Trixie still looked blank, but rallied.  “Pooh!  I’ll recall names in a minute.  Just see if I don’t.  Why, I just now came out from under the machine at the Nupersonality Discount Outlet up yonder.  You call 2121-8347-11572 to make an appointment.”

“Remarkably selective, those memory wipes…”

“Well yes…yes, I do truly believe they gave me a partial memory wipe while I was there.  They were most considerate and very reasonably priced.  They helped me understand how it would be ever so much easier for me to adjust to my Nupersonality that way.”  Ringlets jiggled as Trixie threw her head back.  “They were uncommonly helpful and the memory wipe costs next to nothing if you’re getting a full personality reconstruction.  If you call now they’d be just tickled to give you an additional 20% off if you get a full personality reconstruction before Mars Day.”

“Trixie, I don’t believe you did this to yourself again.  And I was just getting used to your hooker’s personality.  Of all the shoddy…”

“Whatever you could be talking about, dearest, I really cannot imagine.”

“Fuck.”  She clapped her forehead with the palm of her hand.  “What are you this time, the video-game version of Scarlett O’Hara?  Their languatician should be shot.”

“Don’t be cross at poor lil’…  Trixie!  That’s my name!  See?  A person’s always a little foggy after memory work.  You know they take away a little too much memory on purpose, because some of it comes back, but I’m mighty glad I did it.  You all can be, too!  Their offices are right over yonder at…”

“No, thank you.  You can keep your discount personality houses to yourself.  At least, when you bought your hooker personality from Spice of Life, they had the decency to do their research.  For myself, I’m having enough trouble with reputable therapies.  I went to Sachs for a Feelings Flush yesterday and I still can’t get rid of all this fucking anger.”  She shook, breath whistling through clenched teeth.  Knowing it wasn’t Trixie, she plumbed her depths in search of the something to be angry about.

Birdlike, Trixie tilted her head to watch.

As usual, she came up empty-handed.

Trixie spotted her own image in a mirrored pole and pinched her cheeks till they were rosy.

“Trixie, do you think it was that Assertiveness implant I got last spring?”  Her fury was bubbling to the surface again, as faithful as a geyser.  Compulsively fussing with her already perfect hair, she spotted a truly pathetic homeless boy, dressed in torn plastic, who was watching her closely.  “I felt so good, so strong and powerful at first.  But maybe it was of poor quality and turned on me later.  They say that can happen.  Or maybe it didn’t mix well with that second Positive Thinking I got.”

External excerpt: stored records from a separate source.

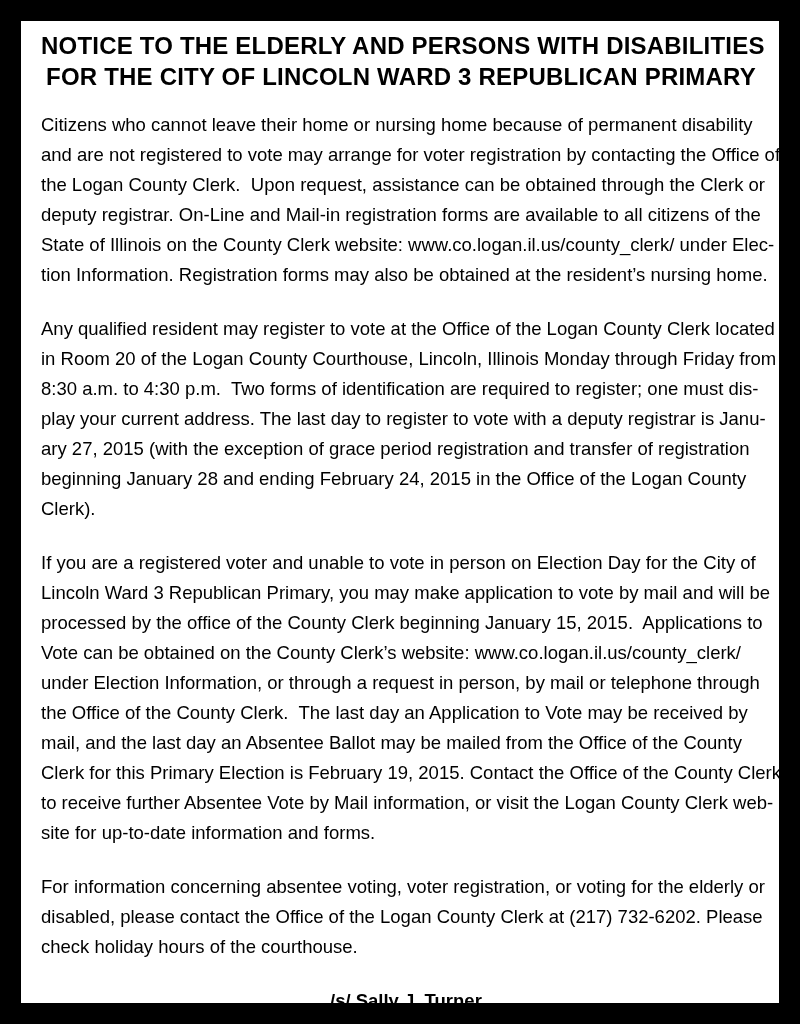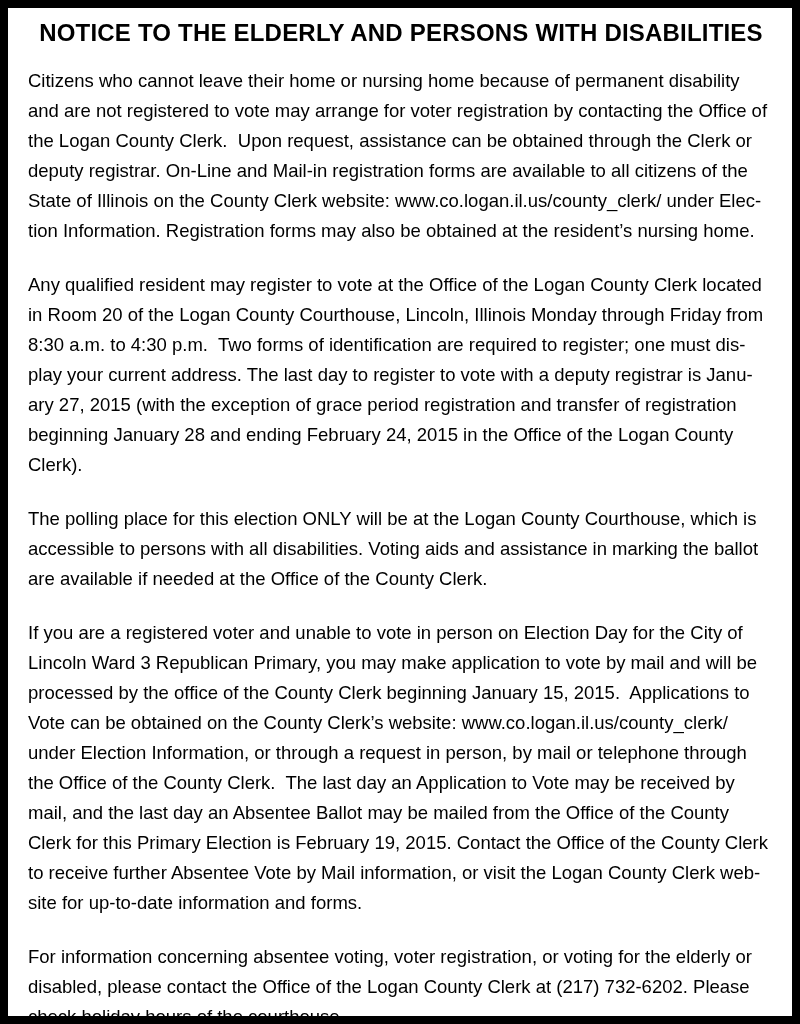--- a/index.html
+++ b/index.html
@@ -6,21 +6,21 @@
     margin: 0;
     padding: 0;
     background: #000000;
   }
   .page {
     position: relative;
     width: 800px;
     height: 1024px;
     background: #000000;
     box-sizing: border-box;
-    padding: 8px;
+    padding: 21px;
     font-family: "Liberation Sans", sans-serif;
     color: #000000;
   }
   .sheet {
     width: 100%;
     height: 100%;
     background: #ffffff;
     box-sizing: border-box;
     padding: 9px 18px 0 20px;
     overflow: hidden;
@@ -58,39 +58,37 @@
   }
 </style>
 </head>
 <body>
 
 <div class="page">
   <div class="sheet">
 
     <div class="title-block">
       <div class="title-line">NOTICE TO THE ELDERLY AND PERSONS WITH DISABILITIES</div>
+      <div class="title-line">FOR THE CITY OF LINCOLN WARD 3 REPUBLICAN PRIMARY</div>
     </div>
 
     <div class="body-text">
       <div class="para">Citizens who cannot leave their home or nursing home because of permanent disability
 and are not registered to vote may arrange for voter registration by contacting the Office of
 the Logan County Clerk.  Upon request, assistance can be obtained through the Clerk or
 deputy registrar. On-Line and Mail-in registration forms are available to all citizens of the
 State of Illinois on the County Clerk website: www.co.logan.il.us/county_clerk/ under Elec-
 tion Information. Registration forms may also be obtained at the resident’s nursing home.</div>
       <div class="para">Any qualified resident may register to vote at the Office of the Logan County Clerk located
 in Room 20 of the Logan County Courthouse, Lincoln, Illinois Monday through Friday from
 8:30 a.m. to 4:30 p.m.  Two forms of identification are required to register; one must dis-
 play your current address. The last day to register to vote with a deputy registrar is Janu-
 ary 27, 2015 (with the exception of grace period registration and transfer of registration
 beginning January 28 and ending February 24, 2015 in the Office of the Logan County
 Clerk).</div>
-      <div class="para">The polling place for this election ONLY will be at the Logan County Courthouse, which is
-accessible to persons with all disabilities. Voting aids and assistance in marking the ballot
-are available if needed at the Office of the County Clerk.</div>
       <div class="para">If you are a registered voter and unable to vote in person on Election Day for the City of
 Lincoln Ward 3 Republican Primary, you may make application to vote by mail and will be
 processed by the office of the County Clerk beginning January 15, 2015.  Applications to
 Vote can be obtained on the County Clerk’s website: www.co.logan.il.us/county_clerk/
 under Election Information, or through a request in person, by mail or telephone through
 the Office of the County Clerk.  The last day an Application to Vote may be received by
 mail, and the last day an Absentee Ballot may be mailed from the Office of the County
 Clerk for this Primary Election is February 19, 2015. Contact the Office of the County Clerk
 to receive further Absentee Vote by Mail information, or visit the Logan County Clerk web-
 site for up-to-date information and forms.</div>

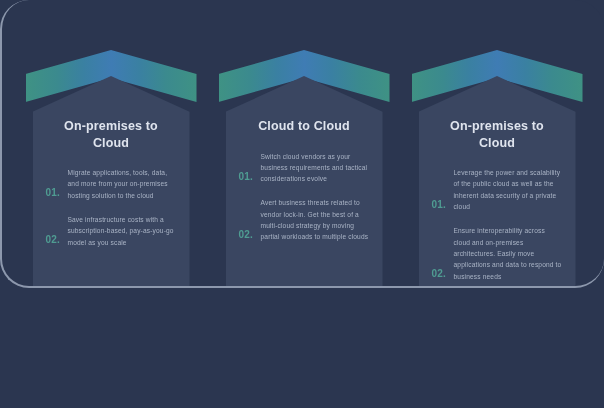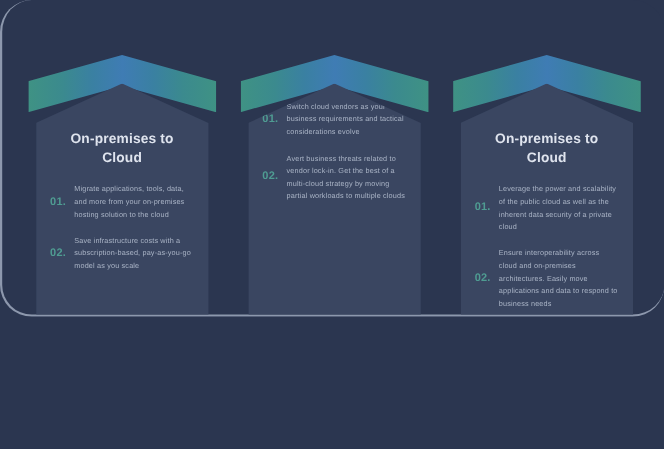--- a/index.html
+++ b/index.html
@@ -91,21 +91,21 @@
     text-align: center;
     letter-spacing: 0.15px;
   }
 
   .items {
     margin-top: 16px;
   }
 
   .item {
     display: flex;
-    align-items: center;
+    align-items: flex-end;
     margin-bottom: 13px;
   }
   .item:last-child { margin-bottom: 16px; }
 
   .item-num {
     flex: 0 0 auto;
     width: 22px;
     color: #4f9c92;
     font-size: 10px;
     font-weight: bold;
@@ -142,20 +142,21 @@
             <div class="item-text">Save infrastructure costs with a subscription-based, pay-as-you-go model as you scale</div>
           </div>
         </div>
       </div>
     </div>
 
     <div class="column">
       <div class="chev chev-top"></div>
       <div class="chev chev-bottom"></div>
       <div class="card">
+        <h2 class="card-title">Cloud to Cloud</h2>
         <div class="items">
           <div class="item">
             <div class="item-num">01.</div>
             <div class="item-text">Switch cloud vendors as your business requirements and tactical considerations evolve</div>
           </div>
           <div class="item">
             <div class="item-num">02.</div>
             <div class="item-text">Avert business threats related to vendor lock-in. Get the best of a multi-cloud strategy by moving partial workloads to multiple clouds</div>
           </div>
         </div>

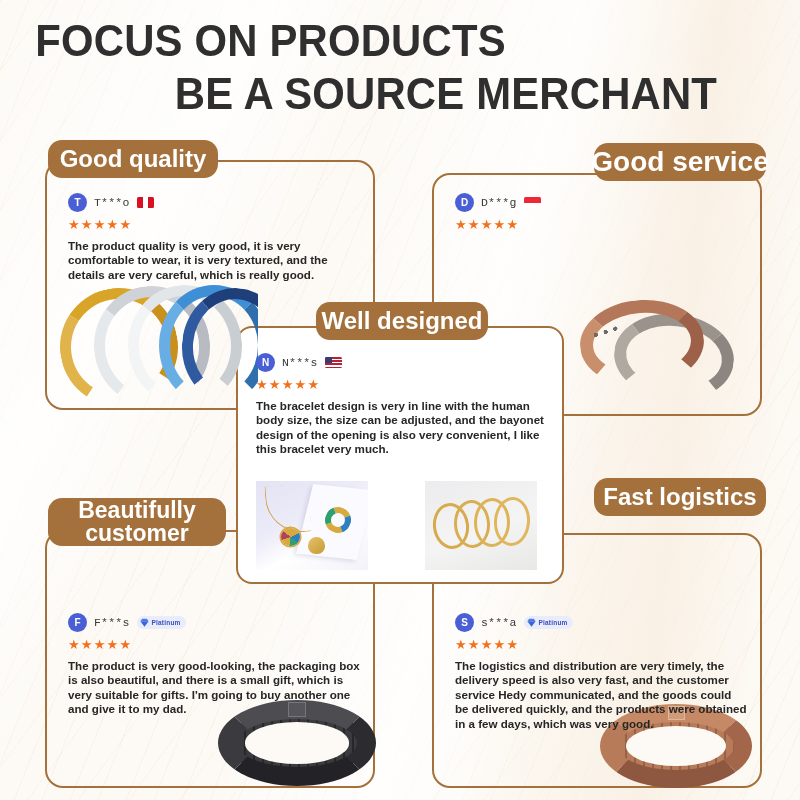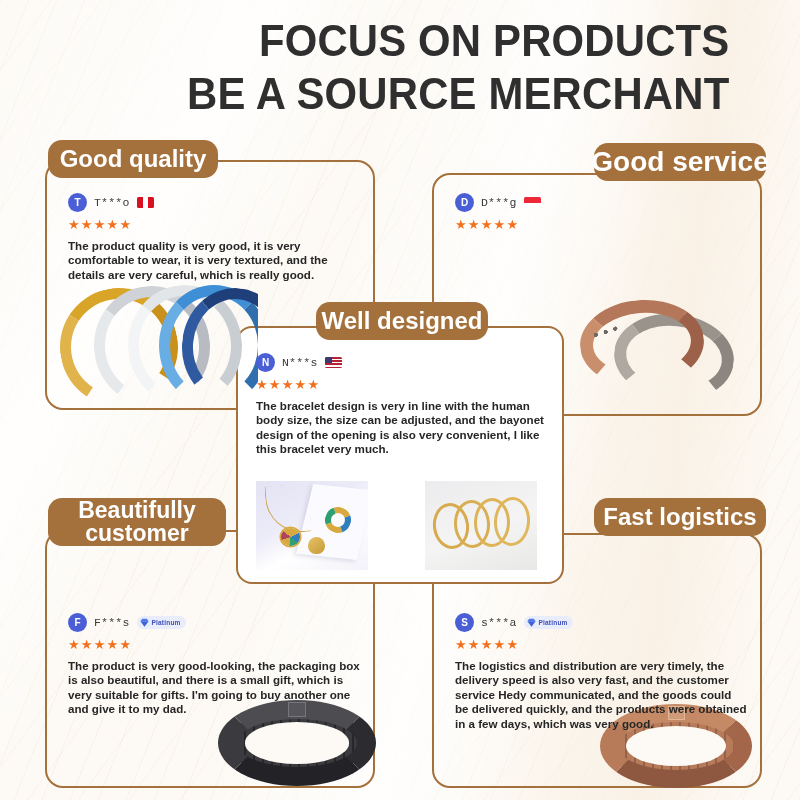--- a/index.html
+++ b/index.html
@@ -17,22 +17,21 @@
       linear-gradient(118deg, rgba(255,255,255,0) 0%, rgba(255,255,255,.85) 22%, rgba(250,243,233,0) 34%),
       linear-gradient(104deg, rgba(252,246,237,0) 40%, rgba(255,255,255,.8) 58%, rgba(250,242,231,0) 72%),
       linear-gradient(96deg, rgba(255,255,255,0) 60%, rgba(249,240,228,.9) 82%, rgba(255,255,255,0) 95%),
       repeating-linear-gradient(112deg, rgba(236,222,203,.28) 0px, rgba(236,222,203,.28) 1px, rgba(255,255,255,0) 1px, rgba(255,255,255,0) 26px),
       repeating-linear-gradient(126deg, rgba(233,218,197,.20) 0px, rgba(233,218,197,.20) 1px, rgba(255,255,255,0) 1px, rgba(255,255,255,0) 41px),
       #fdfaf5;
   }
 
   #headline{
     position:absolute; z-index:5; left:0; top:0; width:800px;
-    padding:14px 16px 0 4px;
-    text-align:right;
+    padding:14px 16px 0 12px;
   }
   .hl-line{
     font-family:"Liberation Sans Narrow","Liberation Sans",sans-serif;
     font-weight:700;
     font-size:45px;
     line-height:53px;
     letter-spacing:.2px;
     color:#2f2f2f;
     transform:scaleX(.93);
     transform-origin:left center;
@@ -280,21 +279,21 @@
   <div class="band">
     <div class="ring" style="border:19px solid;border-color:#4c4c51 #2c2c30 #232327 #3a3a3f;
                 background:repeating-linear-gradient(90deg,#3a3a3f 0 7px,#272729 7px 9px);"></div>
     <div class="inner"></div>
     <div style="position:absolute;left:44%;top:2px;width:18px;height:15px;background:#55555b;border:1.5px solid #76767c;"></div>
   </div>
 </div>
 
 <div class="card" style="left:432px; top:533px; width:330px; height:255px;"></div>
 
-<div class="tab" style="left:594px; top:498px; width:172px; height:38px; font-size:24px;">
+<div class="tab" style="left:594px; top:478px; width:172px; height:38px; font-size:24px;">
   <span>Fast logistics</span>
 </div>
 
 <div class="review" style="left:455px; top:612px; width:292px;">
   <div class="rv-user">
     <div class="avatar">S</div>
     <div class="uname">s***a</div>
     <span class="badge">
       <svg width="11" height="11" viewBox="0 0 24 24">
         <path d="M3 9h18l-9 12z" fill="#3c63d6"></path>

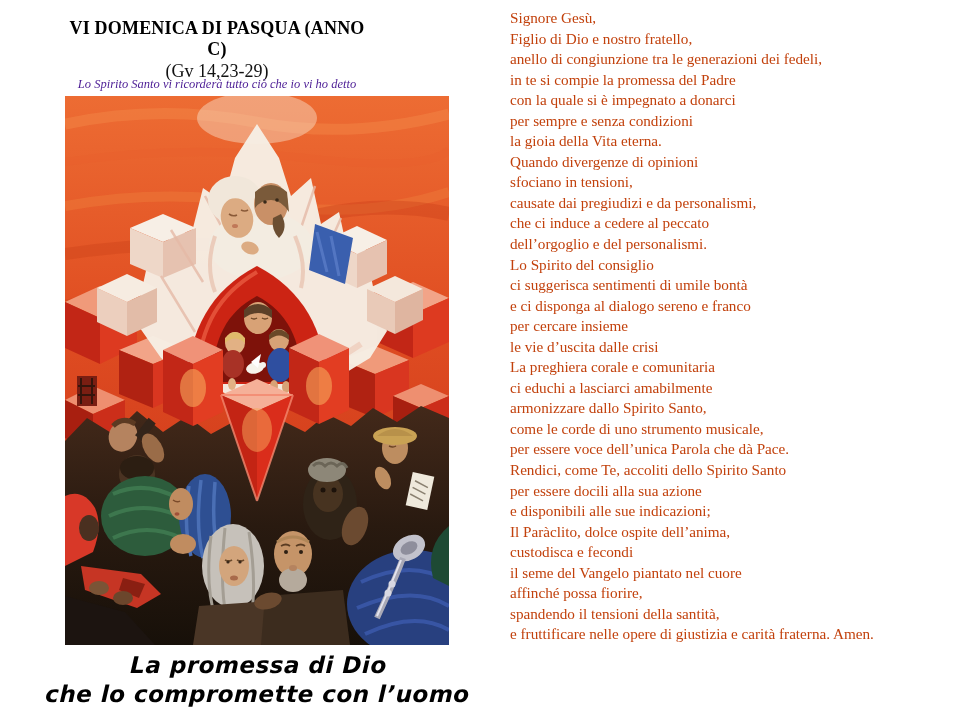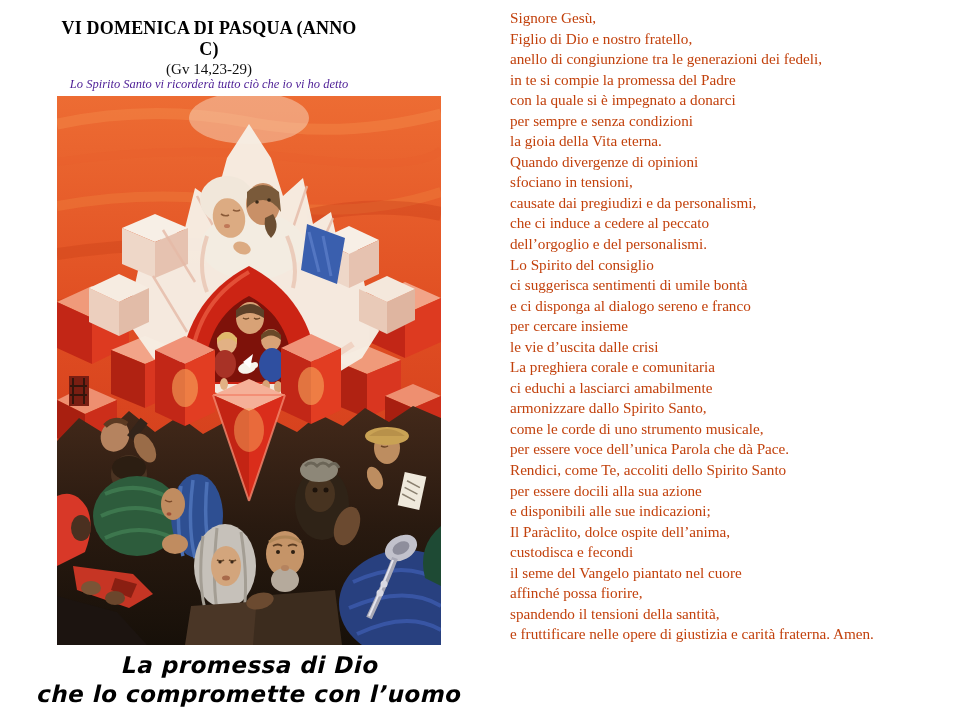--- a/index.html
+++ b/index.html
@@ -4,29 +4,29 @@
 <style>
   html,body { margin:0; padding:0; }
   body {
     width:960px; height:720px; background:#ffffff;
     font-family:"Liberation Serif", serif;
     overflow:hidden;
   }
   .page { position:relative; width:960px; height:720px; background:#ffffff; }
 
   
-  .left-col { position:absolute; left:57px; top:0; width:304px; height:720px; }
+  .left-col { position:absolute; left:65px; top:0; width:304px; height:720px; }
   .card-title {
     position:absolute; top:18px; left:0; width:100%;
     text-align:center; font-size:18px; font-weight:bold;
     letter-spacing:0.2px; color:#000; margin:0;
   }
   .scripture-ref {
     position:absolute; top:61px; left:0; width:100%;
-    text-align:center; font-size:15px; color:#111;
+    text-align:center; font-size:18px; color:#111;
   }
   .scripture-quote {
     position:absolute; top:77px; left:0; width:100%;
     text-align:center; font-size:12.5px; font-style:italic; color:#4c1d95;
   }
   .painting {
     position:absolute; top:96px; left:0; width:384px; height:549px;
     overflow:hidden; background:#e05a28;
   }
   .painting svg { display:block; width:384px; height:549px; }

Trixie was staring past the poor homeless boy at the sun setting over the Jersey cornfields.  “Don’t think of that now.  Don’t let anger and ugliness poison you.  Not when everything’s all misty and warm and sweet.”  The glare of the setting sun off Trixie’s impossibly perfect white teeth as Trixie smiled was blinding.

She was alone, except for Trixie and the homeless boy that kept staring at her.  A rage filled her, then the deepest imaginable sorrow, which slowly subsided with the day.  She wasn’t able to identify a reason for either.

Trixie curtsied deeply and fluttered off, a dotted Swiss tumbleweed weaving with the wind through the steep canyons of the city.

She was left shuddering against a cold that didn’t exist.  Staring into the deep wells of the poor homeless boy’s eyes, a sense of vertigo touched her.  Her own words to Trixie came back to haunt her, reverberating through her bone marrow as they tumbled about the canyons of her mind:  “Does the name…oh never mind my name.  Never mind my name.  What…exactly…is my name?”

The sun popped under the horizon, leaving her alone in utter solitude with a complete stranger.  It wasn’t the homeless boy; he’d left long ago.  Only the sound of his final conclusion about her lingered on forever, echoing through her mind.  It was a long, hard laugh.